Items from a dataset
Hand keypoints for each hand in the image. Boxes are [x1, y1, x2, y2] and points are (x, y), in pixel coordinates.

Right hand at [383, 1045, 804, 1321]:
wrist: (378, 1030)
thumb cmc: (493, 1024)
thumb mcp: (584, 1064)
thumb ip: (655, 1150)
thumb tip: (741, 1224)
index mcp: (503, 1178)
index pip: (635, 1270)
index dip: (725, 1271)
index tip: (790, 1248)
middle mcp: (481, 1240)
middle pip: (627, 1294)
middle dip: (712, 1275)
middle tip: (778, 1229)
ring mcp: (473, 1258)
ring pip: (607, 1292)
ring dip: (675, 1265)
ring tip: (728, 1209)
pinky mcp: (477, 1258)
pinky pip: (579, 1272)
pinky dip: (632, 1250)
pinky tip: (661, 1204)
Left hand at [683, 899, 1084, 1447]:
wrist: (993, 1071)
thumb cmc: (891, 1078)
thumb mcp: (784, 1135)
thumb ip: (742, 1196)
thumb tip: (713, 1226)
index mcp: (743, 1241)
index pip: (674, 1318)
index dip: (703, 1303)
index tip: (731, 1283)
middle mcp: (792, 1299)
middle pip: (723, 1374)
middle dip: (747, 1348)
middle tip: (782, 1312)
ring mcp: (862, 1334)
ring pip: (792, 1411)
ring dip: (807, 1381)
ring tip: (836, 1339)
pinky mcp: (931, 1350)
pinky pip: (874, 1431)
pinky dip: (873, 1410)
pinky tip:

ACTIVITY
Print the data word for word.

FINISHED TASK
Hand keypoints for each hand in the image. Boxes are [x1, y1, x2, y2] and points are (x, y), in pixel coordinates.

Right hand at [383, 1045, 804, 1321]:
wrist: (378, 1030)
thumb cmc: (493, 1024)
thumb mcp: (584, 1064)
thumb ip: (655, 1150)
thumb tip: (741, 1224)
index mcp: (503, 1178)
index pip: (635, 1270)
index dip: (725, 1271)
index tip: (790, 1248)
middle mcp: (481, 1240)
middle pip: (627, 1294)
middle dip: (712, 1275)
middle tip: (778, 1229)
ring mcp: (473, 1258)
ring pip: (607, 1292)
ring dip: (675, 1265)
ring tip: (728, 1209)
pinky mcp: (477, 1258)
pinky pip: (579, 1272)
pinky dip: (632, 1250)
pinky tip: (661, 1204)
Left hand at [683, 899, 1084, 1447]:
wrist: (993, 1071)
thumb cmc: (891, 1078)
thumb mcp: (784, 1135)
thumb ip: (742, 1196)
thumb tip: (713, 1226)
index mcp: (743, 1241)
index pip: (674, 1318)
index dip: (703, 1303)
index tip: (731, 1283)
middle mcp: (792, 1299)
middle pip: (723, 1374)
middle dip: (747, 1348)
middle tip: (782, 1312)
ring mcp: (862, 1334)
ring pip: (792, 1411)
ring dip: (807, 1381)
ring tip: (836, 1339)
pinky mcp: (931, 1350)
pinky pip: (874, 1431)
pinky dip: (873, 1410)
pinky tip:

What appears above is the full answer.